The Richard King Mellon Foundation did not respond to our request for comment.

Whitney Tome of Green 2.0 says her group sent communications to the Heinz Endowments and the Alcoa Foundation for the last several years on its calls for data and has never received a response or acknowledgement.  

“I would hope that this level of transparency, which for me is a pretty low bar, which is like, just sharing your data, is something that people are willing to step up and do. Because at this point, what do you have to lose?” she asked.

Tome says making these data public is one way foundations can demonstrate they are serious about diversity, inclusion, equity and justice.

Looking Ahead

Environmental justice pioneer Mustafa Santiago Ali predicts that the environmental groups with a diverse board and leadership, and that weave diversity and equity into the fabric of their work are the ones that will survive long term. 

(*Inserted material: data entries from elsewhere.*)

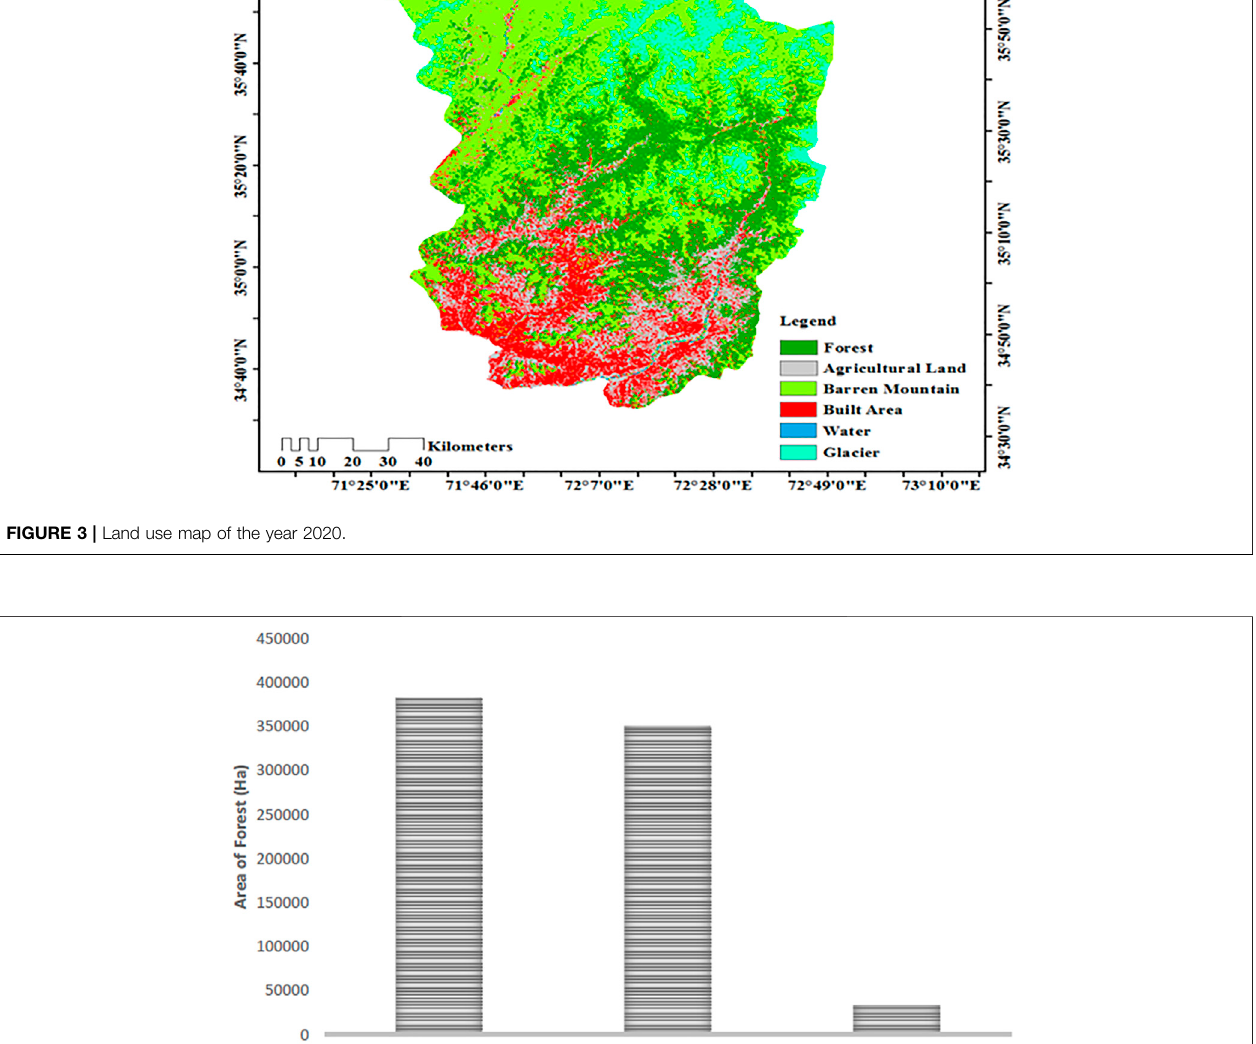
Frontiers in Environmental Science |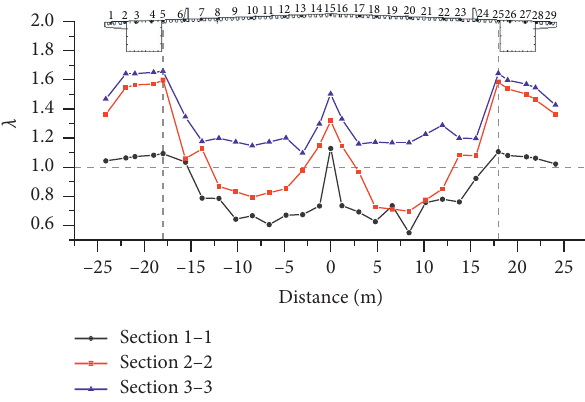
Figure 13: Shear lag coefficient.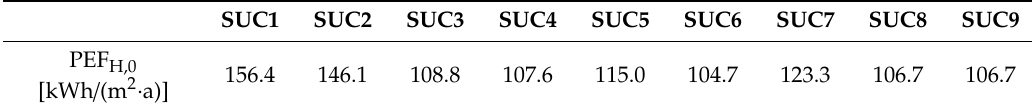
Table 4. Evaluation of energy savings and Primary Energy Factor for Heating after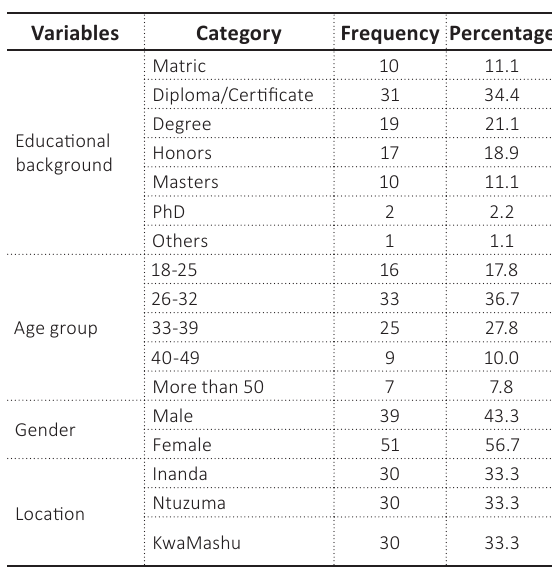
Table 2. Demographic information of surveyed social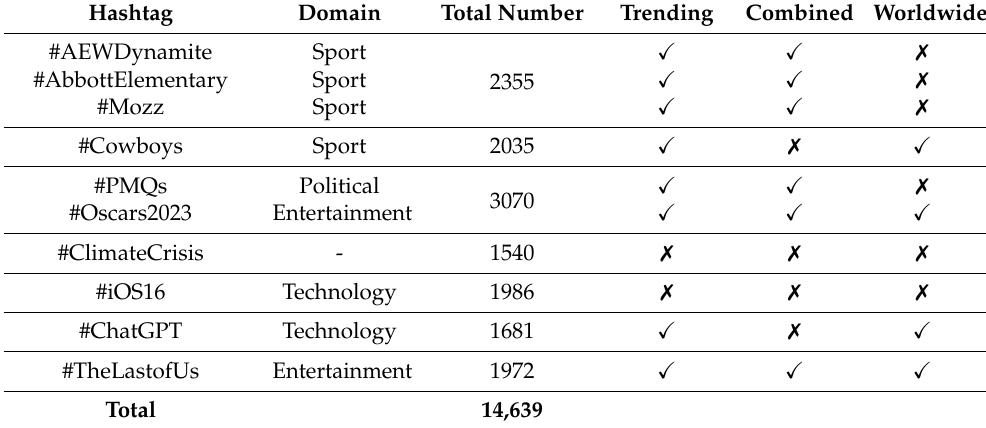
Table 2. Group 2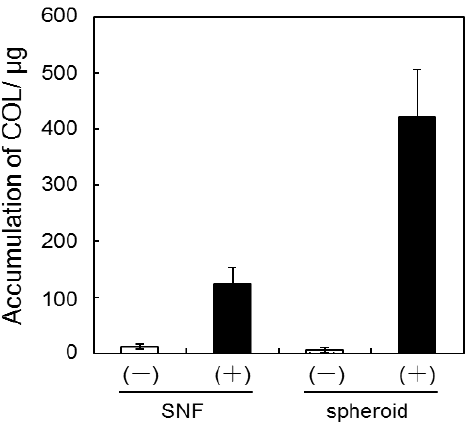
Figure 4. Accumulation of collagen (COL) in MSCs on 3D silica fibers and spheroids cultured in normal medium (Diff (−)) and chondrogenic differentiation medium (Diff (+)) for 4 weeks.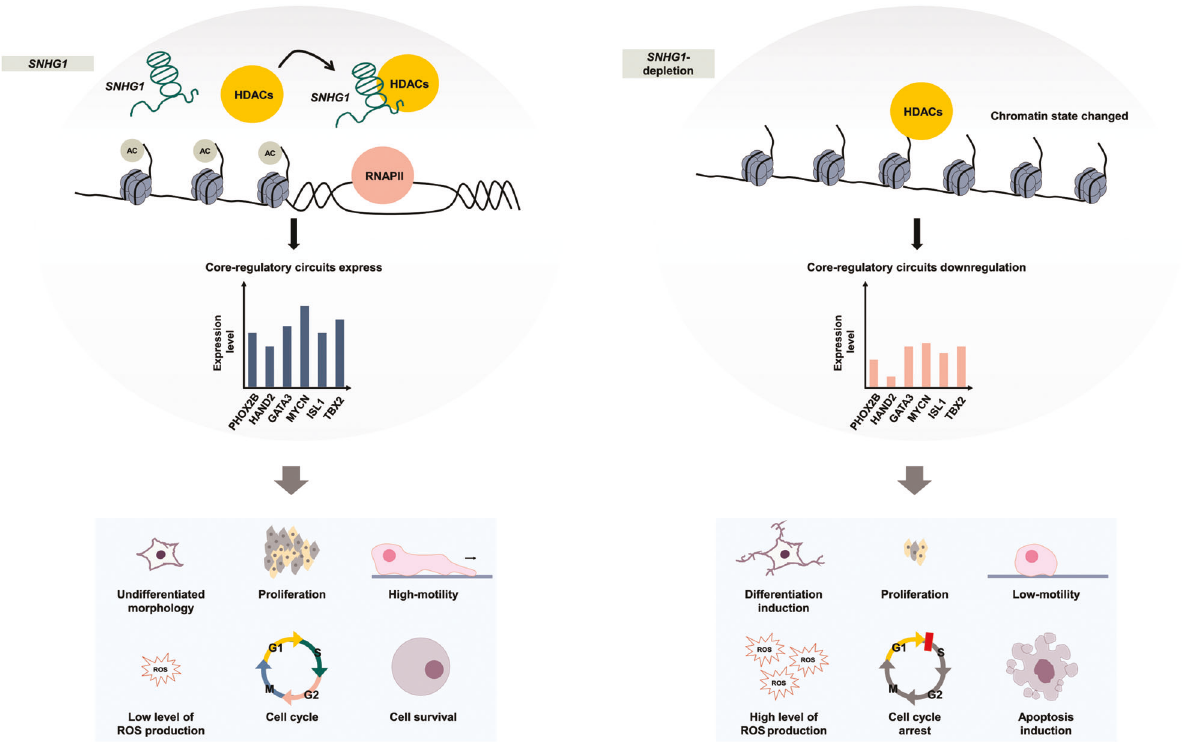
Fig. 6 Proposed mechanism of SNHG1 mediation in MYCN -ampli fi ed neuroblastoma cells. First, we examined how SNHG1 interacted with HDAC complexes, which regulate chromatin remodeling and cancer progression. Second, we validated relationships between core regulatory circuit (CRC) genes and SNHG1 . Together, CRC genes and SNHG1 maintained a ADRN cell state subtype in SK-N-BE(2)C neuroblastoma cells. The depletion of those regulators lead to several biological function changes, such as cell proliferation inhibition, cell cycle arrest, a decrease in cell migration ability, induction of cell differentiation, ROS production accumulation, and an increase in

“If I am a person of color, and I do not see myself represented in the leadership on the boards, into the sets of priorities that you are focusing on, then I’ll probably make the assumption that this is not an organization for me,” he said. 

Ali worked 24 years at EPA, and is now vice president of environmental justice, climate, and community revitalization at the National Wildlife Federation. While the 2014 study found that few minorities are members or volunteers of environmental organizations, Ali says a growing number of people of color see the importance of protecting clean air and water in the environment, and in their own communities. 

“So there is a financial aspect that organizations need to be focused on, if you want to grow your base, you’d better be in step with what the country is asking for,” he said.

At Audubon Pennsylvania, where they’ve worked to increase diversity of their staff, director Greg Goldman admits their board of directors includes only one person of color, and no African Americans.

“One thing that we’ve learned is that you never stop, right? It’s not like, ‘okay, check mark, we’ve taken care of diversity now, and we’re good to go back to whatever we were doing before back on our path,‘ ” he said. 

One group or type of individual can’t solve the world’s environmental problems, Goldman says, and the environmental movement needs to educate, listen and engage as many as possible in caring for it.